In 2006, ventricular tachycardia (VT) and ventricular fibrillation (VF) remain a leading cause of mortality worldwide. Judging from data acquired in the US and Europe, VT/VF claims two to three lives per 100,000 individuals each year. The incidence of arrhythmic death has not declined in tandem with advances in the management of acute coronary syndromes, heart failure and cardiovascular disease in general. Primary prevention of sudden death is desirable.

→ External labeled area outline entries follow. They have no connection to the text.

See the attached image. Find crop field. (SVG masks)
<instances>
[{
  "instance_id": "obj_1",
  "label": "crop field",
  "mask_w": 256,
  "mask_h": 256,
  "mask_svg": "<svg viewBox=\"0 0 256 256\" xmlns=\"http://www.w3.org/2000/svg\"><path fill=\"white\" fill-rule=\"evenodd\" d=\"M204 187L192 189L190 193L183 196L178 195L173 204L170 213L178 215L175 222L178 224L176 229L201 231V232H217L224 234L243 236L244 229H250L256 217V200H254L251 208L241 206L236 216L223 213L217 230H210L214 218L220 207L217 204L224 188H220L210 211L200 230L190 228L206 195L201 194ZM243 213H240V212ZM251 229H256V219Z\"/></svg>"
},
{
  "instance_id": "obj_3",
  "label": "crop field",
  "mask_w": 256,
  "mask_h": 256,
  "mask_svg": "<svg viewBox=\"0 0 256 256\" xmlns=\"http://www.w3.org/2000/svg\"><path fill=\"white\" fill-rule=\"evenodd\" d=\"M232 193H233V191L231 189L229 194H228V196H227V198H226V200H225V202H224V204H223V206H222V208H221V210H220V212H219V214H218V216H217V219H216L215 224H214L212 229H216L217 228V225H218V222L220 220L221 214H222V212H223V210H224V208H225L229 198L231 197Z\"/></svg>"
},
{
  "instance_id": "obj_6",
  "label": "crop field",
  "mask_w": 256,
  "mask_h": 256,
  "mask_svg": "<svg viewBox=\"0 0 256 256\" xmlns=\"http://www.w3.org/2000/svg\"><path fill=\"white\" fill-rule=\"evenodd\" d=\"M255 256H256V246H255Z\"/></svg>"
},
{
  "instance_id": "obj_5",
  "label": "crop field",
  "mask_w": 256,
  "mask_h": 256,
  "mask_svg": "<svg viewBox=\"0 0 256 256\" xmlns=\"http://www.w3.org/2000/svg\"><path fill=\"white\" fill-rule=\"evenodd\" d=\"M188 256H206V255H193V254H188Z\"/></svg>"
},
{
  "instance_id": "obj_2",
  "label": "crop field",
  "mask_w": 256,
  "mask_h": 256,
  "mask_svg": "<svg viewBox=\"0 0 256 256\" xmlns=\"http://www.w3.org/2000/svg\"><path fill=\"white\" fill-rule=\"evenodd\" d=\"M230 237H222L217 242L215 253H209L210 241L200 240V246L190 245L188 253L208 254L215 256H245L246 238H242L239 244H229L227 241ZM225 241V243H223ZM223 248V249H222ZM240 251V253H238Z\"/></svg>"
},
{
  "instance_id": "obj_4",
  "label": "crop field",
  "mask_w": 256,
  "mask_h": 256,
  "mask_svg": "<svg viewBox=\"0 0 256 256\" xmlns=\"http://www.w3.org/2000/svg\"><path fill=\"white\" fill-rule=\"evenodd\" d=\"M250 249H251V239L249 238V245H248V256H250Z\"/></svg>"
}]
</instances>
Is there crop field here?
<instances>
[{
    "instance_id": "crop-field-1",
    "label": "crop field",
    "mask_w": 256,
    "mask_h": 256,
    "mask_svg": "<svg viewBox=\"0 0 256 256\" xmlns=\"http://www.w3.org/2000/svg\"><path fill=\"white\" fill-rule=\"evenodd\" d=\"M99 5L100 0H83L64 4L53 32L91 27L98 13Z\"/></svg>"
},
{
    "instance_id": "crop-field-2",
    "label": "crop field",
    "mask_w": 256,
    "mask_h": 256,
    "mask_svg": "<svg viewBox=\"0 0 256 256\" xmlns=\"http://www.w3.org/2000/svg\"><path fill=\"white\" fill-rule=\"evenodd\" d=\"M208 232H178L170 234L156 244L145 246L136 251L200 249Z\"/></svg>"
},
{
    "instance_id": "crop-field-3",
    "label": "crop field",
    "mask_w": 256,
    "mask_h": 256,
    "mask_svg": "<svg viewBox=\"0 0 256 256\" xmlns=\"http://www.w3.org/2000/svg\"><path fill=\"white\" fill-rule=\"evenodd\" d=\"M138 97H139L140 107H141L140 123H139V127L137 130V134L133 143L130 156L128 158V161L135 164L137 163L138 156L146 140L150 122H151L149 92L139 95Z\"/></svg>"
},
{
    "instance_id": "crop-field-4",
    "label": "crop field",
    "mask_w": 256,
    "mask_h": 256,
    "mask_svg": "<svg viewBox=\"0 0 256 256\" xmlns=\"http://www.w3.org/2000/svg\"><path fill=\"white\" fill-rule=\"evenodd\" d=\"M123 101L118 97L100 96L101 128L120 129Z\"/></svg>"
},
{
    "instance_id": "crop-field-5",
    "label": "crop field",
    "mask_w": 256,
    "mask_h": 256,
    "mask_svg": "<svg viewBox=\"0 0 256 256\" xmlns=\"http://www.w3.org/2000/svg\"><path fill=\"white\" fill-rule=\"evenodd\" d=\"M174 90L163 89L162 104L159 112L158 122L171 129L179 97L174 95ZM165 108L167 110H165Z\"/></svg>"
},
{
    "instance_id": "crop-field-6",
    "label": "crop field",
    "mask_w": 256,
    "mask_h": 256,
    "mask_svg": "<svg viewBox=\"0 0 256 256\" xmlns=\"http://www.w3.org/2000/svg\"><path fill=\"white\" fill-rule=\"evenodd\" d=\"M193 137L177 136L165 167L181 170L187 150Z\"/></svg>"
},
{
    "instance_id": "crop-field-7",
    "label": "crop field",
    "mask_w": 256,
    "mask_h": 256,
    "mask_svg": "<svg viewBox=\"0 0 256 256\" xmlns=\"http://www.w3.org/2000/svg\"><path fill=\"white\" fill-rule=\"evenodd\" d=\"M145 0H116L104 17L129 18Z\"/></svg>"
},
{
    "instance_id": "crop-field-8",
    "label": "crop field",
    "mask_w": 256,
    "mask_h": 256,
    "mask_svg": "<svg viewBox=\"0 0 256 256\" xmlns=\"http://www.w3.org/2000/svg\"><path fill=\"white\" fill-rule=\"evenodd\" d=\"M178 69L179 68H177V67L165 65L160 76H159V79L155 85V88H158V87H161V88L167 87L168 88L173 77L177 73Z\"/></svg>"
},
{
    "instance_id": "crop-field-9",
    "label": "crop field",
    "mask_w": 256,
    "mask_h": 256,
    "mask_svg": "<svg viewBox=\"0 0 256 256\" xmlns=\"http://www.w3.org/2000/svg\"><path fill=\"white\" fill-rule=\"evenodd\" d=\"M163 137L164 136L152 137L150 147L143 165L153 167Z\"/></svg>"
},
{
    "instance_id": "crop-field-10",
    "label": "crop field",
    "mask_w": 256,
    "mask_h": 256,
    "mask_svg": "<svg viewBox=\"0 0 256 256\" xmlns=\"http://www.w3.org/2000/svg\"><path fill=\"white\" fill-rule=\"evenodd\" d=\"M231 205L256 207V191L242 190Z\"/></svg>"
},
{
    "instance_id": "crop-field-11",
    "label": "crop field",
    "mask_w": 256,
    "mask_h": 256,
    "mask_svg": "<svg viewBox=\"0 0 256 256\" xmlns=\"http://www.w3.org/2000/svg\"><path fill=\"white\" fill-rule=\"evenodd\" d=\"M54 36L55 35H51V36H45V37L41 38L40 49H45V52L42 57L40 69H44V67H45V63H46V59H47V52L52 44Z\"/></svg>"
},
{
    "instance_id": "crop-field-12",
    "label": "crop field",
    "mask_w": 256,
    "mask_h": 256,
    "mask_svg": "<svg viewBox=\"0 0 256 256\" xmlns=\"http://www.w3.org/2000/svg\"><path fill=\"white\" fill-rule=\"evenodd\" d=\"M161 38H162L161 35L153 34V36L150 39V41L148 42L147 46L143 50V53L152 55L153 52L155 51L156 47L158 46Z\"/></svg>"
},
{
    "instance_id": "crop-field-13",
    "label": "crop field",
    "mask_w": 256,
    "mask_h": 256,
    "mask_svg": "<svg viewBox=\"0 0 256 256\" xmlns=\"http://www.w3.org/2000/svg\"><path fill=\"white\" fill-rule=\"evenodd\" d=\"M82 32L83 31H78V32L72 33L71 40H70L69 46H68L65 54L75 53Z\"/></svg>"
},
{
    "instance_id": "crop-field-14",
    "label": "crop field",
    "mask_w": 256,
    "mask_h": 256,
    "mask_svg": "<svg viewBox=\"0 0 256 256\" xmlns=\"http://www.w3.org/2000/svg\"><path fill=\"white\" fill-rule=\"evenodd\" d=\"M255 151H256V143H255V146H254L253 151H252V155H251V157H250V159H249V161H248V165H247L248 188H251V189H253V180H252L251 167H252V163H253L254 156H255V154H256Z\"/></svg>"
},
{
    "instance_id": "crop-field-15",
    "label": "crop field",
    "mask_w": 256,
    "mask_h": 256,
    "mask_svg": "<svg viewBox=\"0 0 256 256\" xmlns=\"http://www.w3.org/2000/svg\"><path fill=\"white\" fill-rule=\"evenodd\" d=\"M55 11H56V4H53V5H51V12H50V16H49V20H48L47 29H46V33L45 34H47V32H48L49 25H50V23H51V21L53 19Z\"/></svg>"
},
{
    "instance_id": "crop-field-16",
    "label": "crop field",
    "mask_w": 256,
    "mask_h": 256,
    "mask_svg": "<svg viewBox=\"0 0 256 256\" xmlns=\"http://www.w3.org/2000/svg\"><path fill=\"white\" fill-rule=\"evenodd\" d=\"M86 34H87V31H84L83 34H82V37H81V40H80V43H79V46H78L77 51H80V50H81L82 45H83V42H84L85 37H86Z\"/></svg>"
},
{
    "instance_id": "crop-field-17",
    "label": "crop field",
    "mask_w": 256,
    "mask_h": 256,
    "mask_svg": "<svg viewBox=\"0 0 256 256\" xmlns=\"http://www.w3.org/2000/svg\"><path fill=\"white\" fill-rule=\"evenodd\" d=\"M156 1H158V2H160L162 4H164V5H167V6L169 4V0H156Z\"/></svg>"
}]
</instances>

It requires accurate identification of patients at risk and effective therapies that prevent or terminate VT/VF.

A step forward in care was achieved when results of the Multicenter Unsustained Tachycardia Trial, the Multicenter Automatic Defibrillator Implantation Trials, and the Sudden Cardiac Death in Heart Failure Trial demonstrated a favorable impact of implantable cardioverter-defibrillator (ICD) therapy on mortality and arrhythmic death in patients with severely reduced ventricular function due to ischemic or nonischemic cardiomyopathy. The science of primary prevention, however, took a step backwards because reduced left ventricular ejection fraction was inadvertently established as the optimum surrogate of vulnerability to VT/VF and, thereby, the need for ICD therapy. Prescription of ICDs for primary prevention is currently restricted to patients in this single-risk-factor group. Many individuals with low ejection fractions do not die suddenly. Moreover, the majority of actual arrhythmic deaths do not occur in this subset.

The reliance on ejection fraction also detracts from decades of work focused on developing noninvasive approaches to better detect the electrophysiologic abnormalities that initiate and maintain VT/VF in patients with structural heart disease. Death of myocardial cells from ischemia, toxic or infectious agents, or pressure or volume overload leads to scar formation, alterations in ventricular geometry, and electrical and anatomic remodeling. The electrophysiologic alterations induced in response to these conditions might occur transiently or develop during the course of healing from injury and persist. They initiate and maintain VT/VF by re-entry, abnormal automaticity, or both. Features that allow detection of the presence of factors known to trigger VT/VF or abnormalities in ventricular conduction and repolarization that are critical to re-entry include the following: long QRS duration on the electrocardiogram or late potentials on the signal-averaged electro-cardiogram, indicating slowed conduction; heterogeneities in repolarization shown by QT interval dispersion on electrocardiogram, or on T-wave alternans; imbalance in autonomic tone, indicated by heart rate variability, heart rate turbulence and baroreceptor sensitivity; transient ischemia on stress testing; and ventricular ectopy on Holter monitoring.

Improving our ability to implant reliable ICDs in the right patient is a worthy goal for 2006.

While some methods have not lived up to initial expectations, T-wave alternans, signal-averaged electrocardiography, and heart rate turbulence have been shown convincingly to predict which patients will suffer VT/VF. Either, therefore, a risk stratification index should be developed that encompasses several proarrhythmic factors, or none of the current techniques should be viewed as able to completely detect the fingerprint of the relevant electrical abnormalities. Both conclusions are supported.

Consequences of the current state of affairs are that more ICDs are implanted in patients with low ejection fractions than are needed, and not enough primary preventive measures are offered to high-risk patients with less-impaired ventricular function. We should take advantage of this climate to, at worst, test the performance of the most promising risk-stratification approaches, alone or in combination, to assess whether they permit identification of patients with low ejection fraction who will not benefit from an ICD, and, at best, develop novel techniques to detect vulnerability to VT/VF in other patient groups. Improving our ability to implant reliable ICDs in the right patient is a worthy goal for 2006.